Папа говорил, на морозе язык прилипает к железу.
За петлю жесткой веревки подтянул санки к себе, поколебался немного, но любопытство взяло верх, и он попробовал осторожно приложить кончик языка к исчерченным царапинами закругленьям полозьев – к одному полозу?.. Кончик приклеился. Он испугался, отдернулся и освободился.
Приятное ощущение капкана и высвобождения. Язык пощипывало, он потер им о влажное нёбо: бороздка посредине, как шов.
Еще какое-то время бесцельно побродил по двору, выйдя из их дворика за изгородь: никого не было. Мороз, мама сказала, большой, а температура низкая почему-то. Непонятно.
Надо идти домой – скучно. Никто не выходит.
Санки он, рывками подергивая за веревку, тащил за собой, – подгоняя его, те мягко тыкались передком о задники башмаков, – затаскивал со стуком по ступенькам на крыльцо: раз, два, три.
Хотел побить кулаком в дверь, но решил проверить, пристанет ли язык к желтой латунной ручке. Не железная. Встал на цыпочки, высунул язык – и прилип. Дернулся – больно. Язык держался крепко, слишком сильно приложился. Он еще раз дернулся: выступили, замерзая на щеках, слезы.

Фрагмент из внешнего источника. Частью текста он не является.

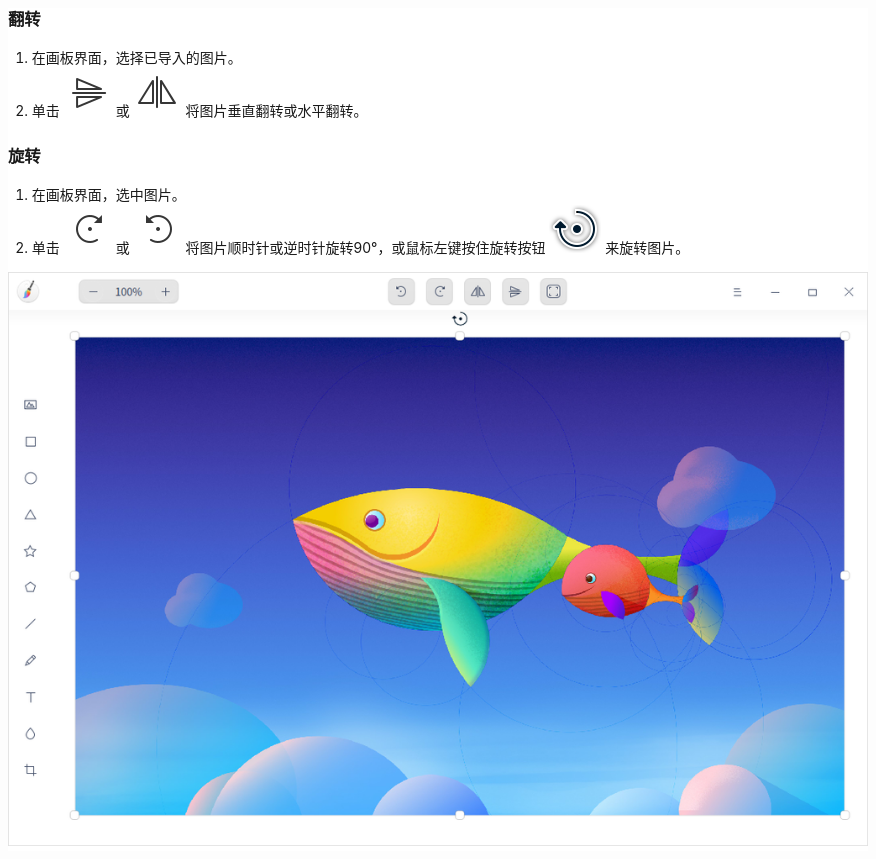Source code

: 
### 翻转

1. 在画板界面，选择已导入的图片。
2. 单击 ![flip](icon/filp_Vertical_normal.svg) 或 ![flip](icon/flip_Horizontal_normal.svg) 将图片垂直翻转或水平翻转。


### 旋转

1. 在画板界面，选中图片。
2. 单击 ![rotate](icon/rotate_right_normal.svg) 或 ![rotate](icon/rotate_left_normal.svg) 将图片顺时针或逆时针旋转90°，或鼠标左键按住旋转按钮 ![icon](icon/icon_rotate.svg) 来旋转图片。

![1|rotate](jpg/rotate.png)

Стало страшно, он часто задышал открытым ртом на мокрую от его дыхания ручку, зажмурился и рванулся. Отодрал. Наверное, вместе кожей. Точнее, без нее. Язык словно обожженный. Он осторожно пошевелил им и, напустив слюней, поводил им осторожно во рту.
До звонка он не доставал, постучался ногой. Так слышнее.
Ангина – это болезнь.
Маленький стеклянный термометр – градусник – он уже держит, прижимает осторожно, но крепко, чтобы не выскользнул из-под потной подмышки.
Мама качает головой, показывает папе, делениями к нему. Папа слегка наклоняет градусник и для него – он хочет увидеть удивительный, подвижный блестящий столбик серебристой ртути.
В папиных руках. Смотрите не уроните, разобьете.
Намного выше красной черточки и цифр.
У него температура. Высокая. И опять большая. Тоже непонятно.
Конечно, неприятно, болит, кружится голова, жарко, текут сопли, больно глотать, опухает горло, так что трудно глотать, да еще кашель, и уши могут заболеть. Он должен лежать все время под одеялом.
Но зато он, слушая сказки, будет до самого сна, пока не перенесут в кровать, лежать в зале на диване старшего брата, огромном и широком, что само по себе большое и необычное удовольствие, приятно до мурашек на затылке.